Yates, Police Oversight Panel cleared in complaints

Saturday, July 29, 2023

Two more complaints have been summarily dispatched by city attorneys and an outside investigator, leaving just two to be resolved of the nearly dozen official grievances filed in Boulder this year.

No violations of city code were committed by the Police Oversight Panel for its partial work stoppage, or by councilman Bob Yates related to the monthly newsletter he sends to residents — though the latter came with a suggestion that Yates change his practices, and the city its guidance, to avoid confusion or impropriety.

“I recommend that either Council Member Yates use a different email address when sending out the newsletter and that every newsletter clearly states that the Boulder Bulletin represents his personal views and not the views of the City Council as a whole,” wrote Jane T. Feldman, a consultant with Rocky Mountain Ethics, who was tapped for the investigation.

“Additional training for all elected officials would be helpful to establish clearer guidelines on what are and what are not permissible uses of city resource and what constitutes a city resource.”

Jennifer Ochs complained that Yates added people to his mailing list after they contacted city council, a practice he confirmed to Feldman.
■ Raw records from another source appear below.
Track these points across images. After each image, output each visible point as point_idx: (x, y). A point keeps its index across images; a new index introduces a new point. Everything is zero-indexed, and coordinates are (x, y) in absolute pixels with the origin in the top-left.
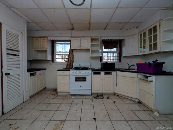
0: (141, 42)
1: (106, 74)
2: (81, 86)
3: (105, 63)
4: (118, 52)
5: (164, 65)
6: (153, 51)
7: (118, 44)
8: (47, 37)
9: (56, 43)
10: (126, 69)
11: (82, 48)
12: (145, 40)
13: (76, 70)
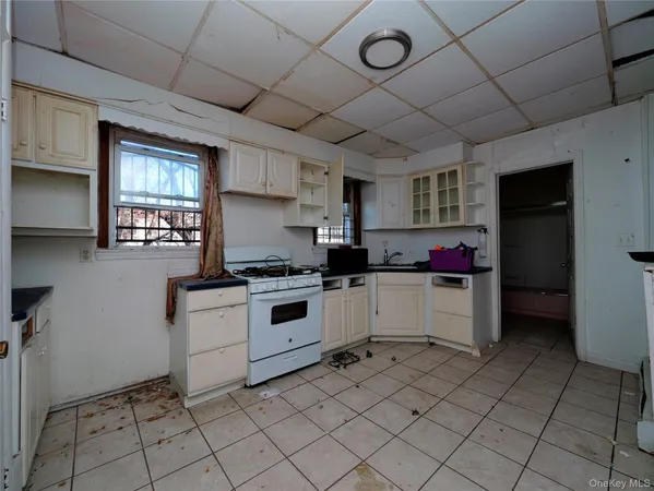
0: (416, 197)
1: (353, 283)
2: (290, 340)
3: (337, 247)
4: (352, 215)
5: (476, 252)
6: (449, 224)
7: (352, 192)
8: (93, 104)
9: (120, 143)
10: (409, 265)
11: (270, 191)
12: (427, 195)
13: (275, 279)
Because he stopped doing so in October 2022, those allegations were “moot,” she determined.

But, Feldman continued, “I recommend the city establish clear guidelines to all members of City Council, and not harvest any emails of people who contact City Council for any newsletters without express consent.”
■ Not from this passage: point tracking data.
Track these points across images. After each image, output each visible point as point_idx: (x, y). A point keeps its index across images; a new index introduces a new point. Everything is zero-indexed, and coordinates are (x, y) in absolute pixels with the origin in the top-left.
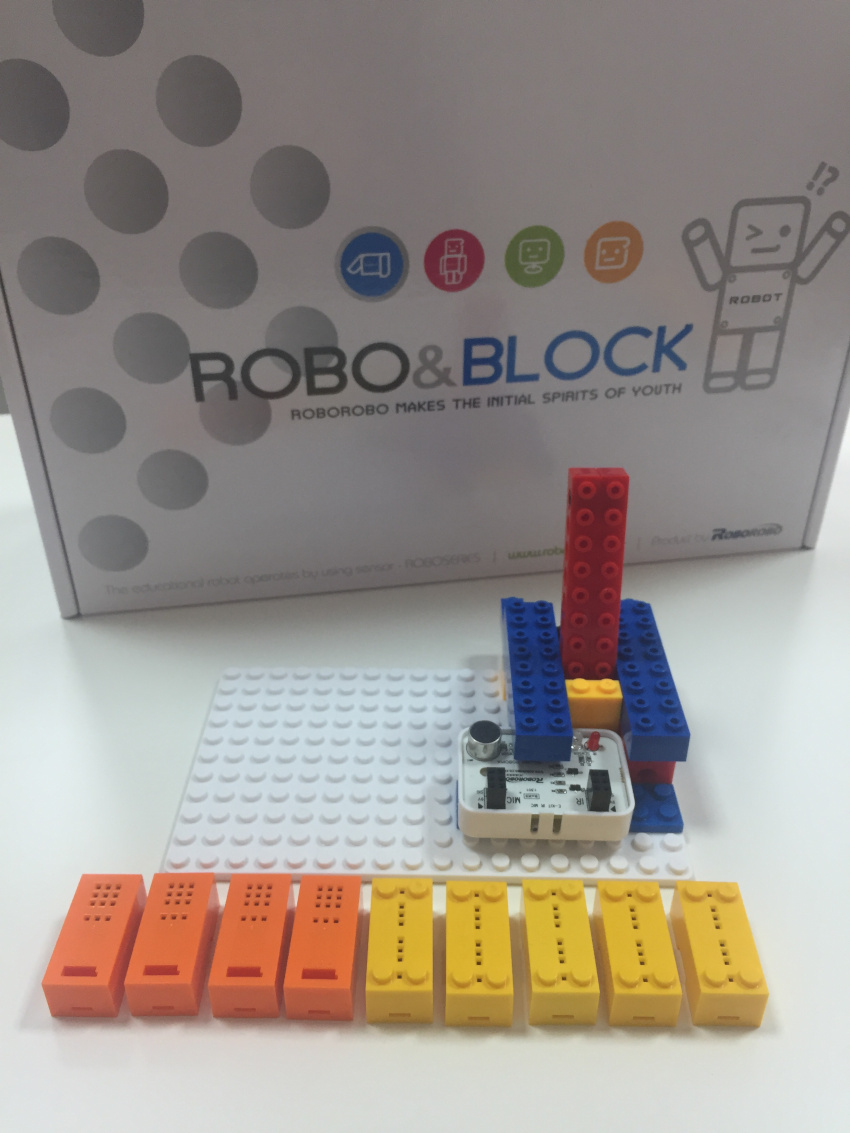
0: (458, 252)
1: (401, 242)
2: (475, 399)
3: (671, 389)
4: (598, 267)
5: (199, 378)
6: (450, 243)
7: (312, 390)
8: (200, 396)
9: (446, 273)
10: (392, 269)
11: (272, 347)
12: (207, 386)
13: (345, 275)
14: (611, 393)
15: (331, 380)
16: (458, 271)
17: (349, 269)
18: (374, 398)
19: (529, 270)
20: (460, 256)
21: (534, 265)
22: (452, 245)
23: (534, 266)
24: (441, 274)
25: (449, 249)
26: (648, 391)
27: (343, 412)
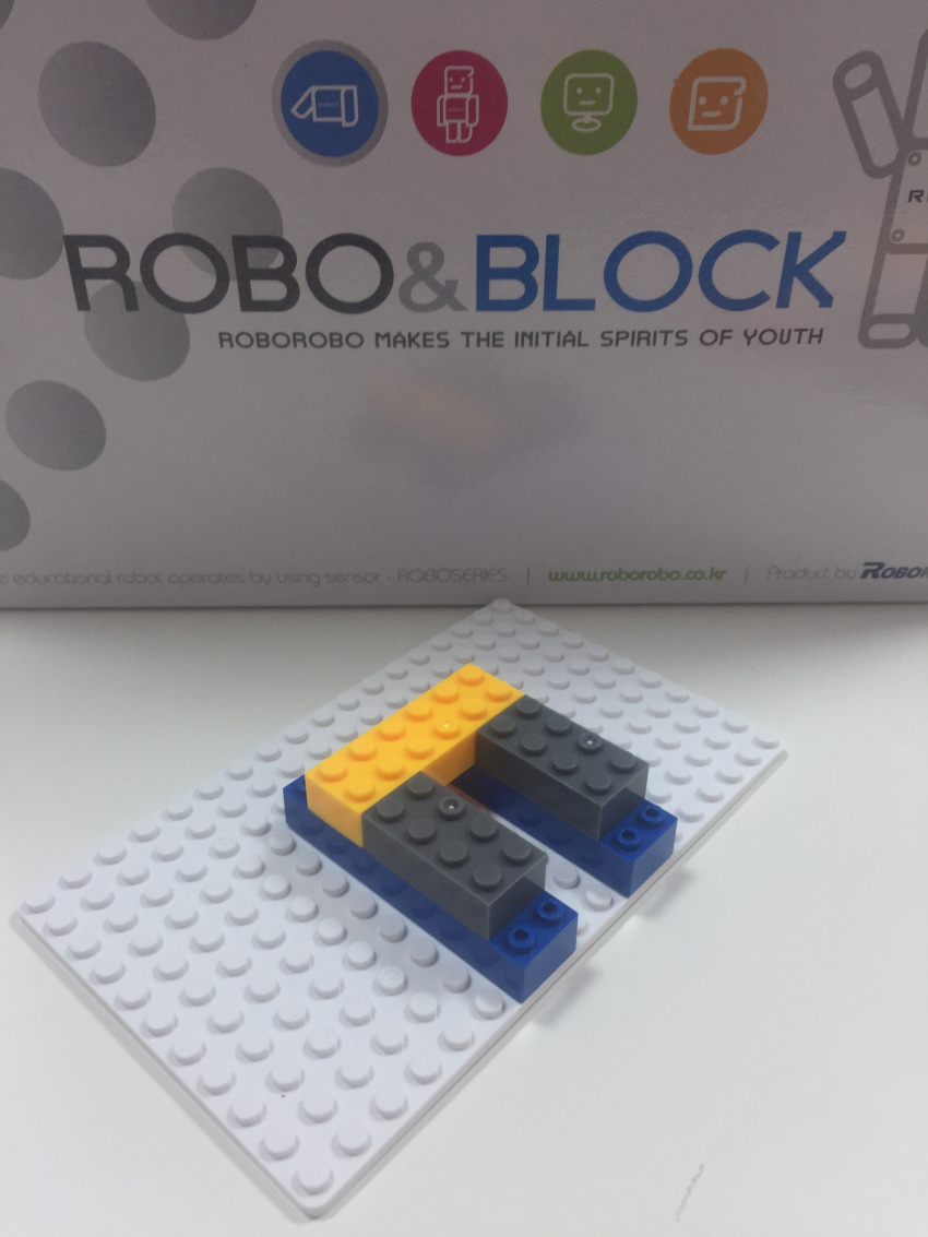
0: (465, 89)
1: (374, 68)
2: (494, 334)
3: (806, 335)
4: (692, 127)
5: (80, 275)
6: (451, 73)
7: (248, 304)
8: (83, 302)
9: (446, 123)
10: (360, 113)
11: (183, 230)
12: (93, 286)
13: (290, 120)
14: (709, 338)
15: (275, 290)
16: (467, 121)
17: (294, 111)
18: (343, 323)
19: (581, 125)
20: (468, 96)
21: (588, 117)
22: (456, 76)
23: (587, 120)
24: (439, 124)
25: (450, 84)
26: (768, 337)
27: (295, 341)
Feldman found that Yates did not share his mailing list with a political campaign, as alleged. Yates, who has maintained silence around the matter except to deny that particular charge, once again declined comment.

While the Yates’ investigation took seven pages, the Police Oversight Complaint was dismissed with two paragraphs. Max Weller filed it in mid-May after the group implemented a partial work stoppage, to protest the removal of member Lisa Sweeney-Miran for her public criticisms of police.

“The moratorium passed by council has rendered the matter moot,” concluded City Attorney Teresa Taylor Tate. “This determination is based on the fact that the Police Oversight Panel had not stopped work on pending case reviews prior to the moratorium being passed.”

City Council in June voted to implement an official timeout on POP’s review of new cases; the panel is continuing to review previously accepted complaints.

The work stoppage will last until changes can be made to the ordinance that governs the POP. A vote is tentatively scheduled for October. A community event will be held in late August or early September to preview the revisions.

“We have a very good working draft,” consultant Farah Muscadin told city council this week.
Exact changes are TBD, but will almost certainly include altering or removing language around the “perceived bias” of panelists. This phrasing was the basis for Sweeney-Miran’s ouster after an investigator determined her public criticisms constituted a real or perceived bias against police.

“It’s something I think should be removed,” Muscadin said. “We should focus on other criteria that are clear and less gray.”

Muscadin will make her own recommendations, incorporating feedback from OIR Group, a national police oversight organization that has been filling in since Boulder’s independent monitor left. A workgroup of current and former members, representatives from the Boulder County NAACP, El Centro Amistad, city attorney’s office and Boulder Police Department, is also working on a set of recommended changes

A new monitor may be hired in time to weigh in on the last stages of the ordinance update, City Manager Nuria Rivera Vandermyde said. Three finalists were interviewed earlier this month after the search was restarted in February.

“I hope to be able to announce something very shortly here,” Rivera Vandermyde said.

As for complaints, two are still pending with the city: one against staff for its handling of an application to add land to the city, on which will eventually be built a modular home factory. The other is against uniformed police officers who participated in a public demonstration at city council. That will be handled by the department’s own internal standards team.